Last year the continent welcomed some 1.3 million asylum seekers. The official number keeps rising. These migrants came to Europe uninvited and largely undocumented. Now Europe faces a second wave of migrants in coming months when warmer weather encourages more arrivals.
The great majority were Muslims of uncertain provenance and few skills — mostly single men between from 15 to 40 — many fleeing internecine conflicts and conscription. As in other cities, Brussels’ roiling Muslim population — some of it native-born and some of it newly arrived — clusters unhappily in insular, no-go slums. It does not plan on going home. There is quite likely no home to go to.
To be sure, the misery that many émigrés face is heart-rending. The pain has been amply documented in hundreds of photo essays. Amid the sad-eyed women and children used to spin emotions, however, we notice determined, aggressive men are moving across borders and landscapes with a degree of impunity that gives off the vibes of a conquering army, not of weary refugees desperate for a safe haven.
For their part, EU luminaries in Brussels and Strasbourg seem unable to realize what they have set in motion.
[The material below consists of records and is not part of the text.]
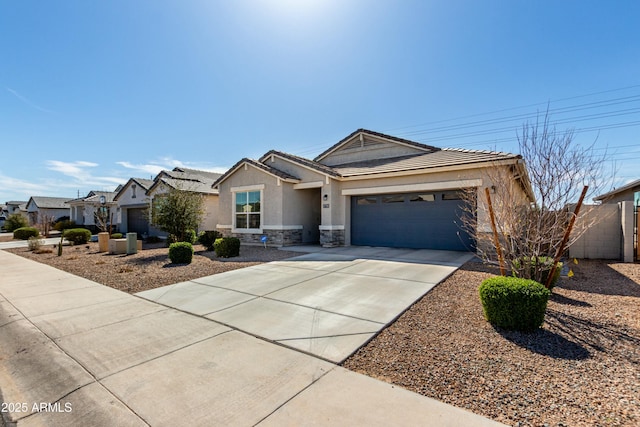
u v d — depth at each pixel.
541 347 3.89
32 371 3.59
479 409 2.69
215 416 2.66
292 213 15.19
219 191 17.33
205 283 7.69
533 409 2.67
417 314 5.18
Europe’s insecurity and social costs — not only in goods and services but also in wariness, trust, concordance, and security — are incalculable and rising.
Germany’s chancellor Angela Merkel adheres to an open-door policy for migrants, rejecting any limit on the number of refugees allowed into her country. While dissident Germans expressed their vexations in recent state elections, Merkel still has broad-based domestic support. There are several theories behind Merkel’s inconsistent, cryptic pronouncements. Commenting on her plan, Merkel, a trained scientist, said last month: “It’s all well thought through. It’s logical.”
But it’s not. Her thinking is full of holes, gummed up by fuzzy universalism, German angst, and pan-European anti-nationalism.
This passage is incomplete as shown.